To focus that lens even further, if your job is inside the API, prepare for it to be gamified.

Watching

🎞 Always Be My Maybe, a decent Netflix romcom elevated by its Asian-American leads. Also, I must possess Daniel Dae Kim’s Adidas:

Incidentally, Netflix prevents you from taking screenshots of their content on computers and apps, which is absurd and unnecessary. I ended up torrenting a copy of The Wandering Earth simply to grab parts of the end credit sequences.
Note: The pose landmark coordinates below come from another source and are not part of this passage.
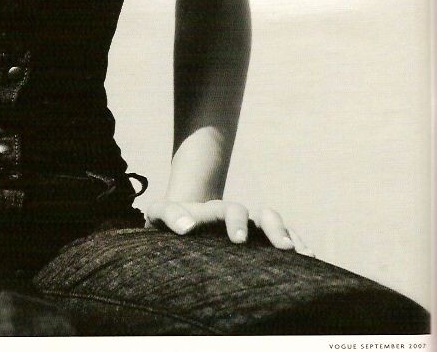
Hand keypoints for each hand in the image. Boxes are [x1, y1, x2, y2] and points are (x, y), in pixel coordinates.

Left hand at [145, 199, 313, 255]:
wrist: (180, 225)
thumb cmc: (169, 224)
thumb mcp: (161, 215)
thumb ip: (169, 215)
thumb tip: (187, 227)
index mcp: (216, 212)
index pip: (230, 210)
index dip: (236, 221)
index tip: (239, 240)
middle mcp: (239, 219)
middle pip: (261, 214)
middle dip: (274, 228)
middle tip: (282, 248)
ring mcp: (252, 230)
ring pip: (276, 226)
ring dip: (290, 237)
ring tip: (303, 255)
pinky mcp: (259, 246)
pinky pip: (284, 241)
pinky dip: (298, 246)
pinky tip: (309, 261)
🎞 A Knight’s Tale (rewatch). How on Earth did they spend $65 million making this movie? What a classic.

Reading

📖 Against Empathy by Paul Bloom, a lazily-written but fairly readable argument that empathy (defined narrowly as “I feel your pain”) gets in the way of ‘better’ and more rational decision-making. It’s not a good sign when the author flat out tells you in the introduction you can stop after the first chapter.

Listening

🎧 The Automat on 99% Invisible. Even if you know about the general concept of Automas restaurants, this is a lovely description of why they were so special – because they were a great leveller, like Ikea, and allowed people to eat and drink at their own pace, as fast or as slow as they liked. People of all classes went there. Perhaps one day they will return.

Visiting

Edinburgh has a lot of galleries, considering it’s a city of only half a million:

🏛 Collective, a contemporary art gallery newly-relocated to Calton Hill, with an interesting exhibition, Enigma Bodytech, about “the interconnection between energy, technology and the body” by Kimberley O’Neill.

🏛 The Fruitmarket Gallery‘s Design Market. Interesting to see the explosion of work that uses laser cutters and 3D printers.

🏛 Edinburgh Printmakers, newly-relocated to Fountainbridge.